What’s that? You mean all the money we spend on highfalutin fruits and veggies—over $24 billion a year in the United States alone—ain’t worth it? That depends.
The decision to buy organic products may be based on other considerations such as the effect of certain farming practices on the environment and the desire for better animal welfare. But if it’s better health you’re looking for, the Stanford analysis suggests you won’t get it through upscale produce.
This all-too-common pattern of “what we once thought was a great idea may not be so great now” relates to other aspects of health care as well.
In a New York Times opinion piece, Dr. H. Gilbert Welch reported that randomized trials showed that both hormone replacement therapy for women and screening for prostate cancer in men tended to cause more problems than they solved (“Testing What We Think We Know,” August 19, 2012).
So, if it’s not organic food or the latest medical procedure, what can we rely on for better health?
The prospect that "moral conditions will be found always harmonious and health-giving" is certainly worth exploring further.
Nineteenth-century religious reformer and medical pioneer Mary Baker Eddy states, “Moral conditions will be found always harmonious and health-giving” (Science and Health with Key to the Scriptures, p. 125). Taken in its fuller context, Eddy’s shrewd analysis seems particularly relevant today, and provides even further insight into the nature of health itself.
She writes: “The elements and functions of the physical body and of the physical world will change as mortal mind changes its beliefs. What is now considered the best condition for organic and functional health in the human body may no longer be found indispensable to health” (Science and Health, pp. 124–125).
In just three short sentences Eddy offers not only an explanation for the apparent unreliability of various medical theories and practices, but also the groundwork for achieving reliable health.
Even though she wrote these words well over a hundred years ago—describing, from a spiritual perspective, a phenomenon well documented throughout the Bible—medical researchers are just now beginning to understand the link between physical health and such moral qualities as generosity, forgiveness, honesty, and compassion.

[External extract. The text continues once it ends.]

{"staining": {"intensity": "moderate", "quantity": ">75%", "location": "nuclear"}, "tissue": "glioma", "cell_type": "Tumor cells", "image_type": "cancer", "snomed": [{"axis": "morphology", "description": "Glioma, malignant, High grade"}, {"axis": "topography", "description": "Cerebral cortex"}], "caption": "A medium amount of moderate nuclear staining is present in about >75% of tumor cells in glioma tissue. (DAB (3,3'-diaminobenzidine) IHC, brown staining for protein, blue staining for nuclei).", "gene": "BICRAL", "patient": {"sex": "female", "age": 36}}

For instance, in a recent Huffington Post column, Dr. James Doty, Director of Stanford University’s Center for Compassion and Altruism Research and Education, comments “While survival of the fittest may lead to short-term gain, research clearly shows it is survival of the kindest that leads to the long-term survival of a species” (“The Science of Compassion,” June 7, 2012).
Certainly on the road to better health, what seems like a good idea today may be seen as a wrong turn in the future. But the prospect that “moral conditions will be found always harmonious and health-giving” is certainly worth exploring further. It is a path that is already reforming mind and body in ways that are safe and effective.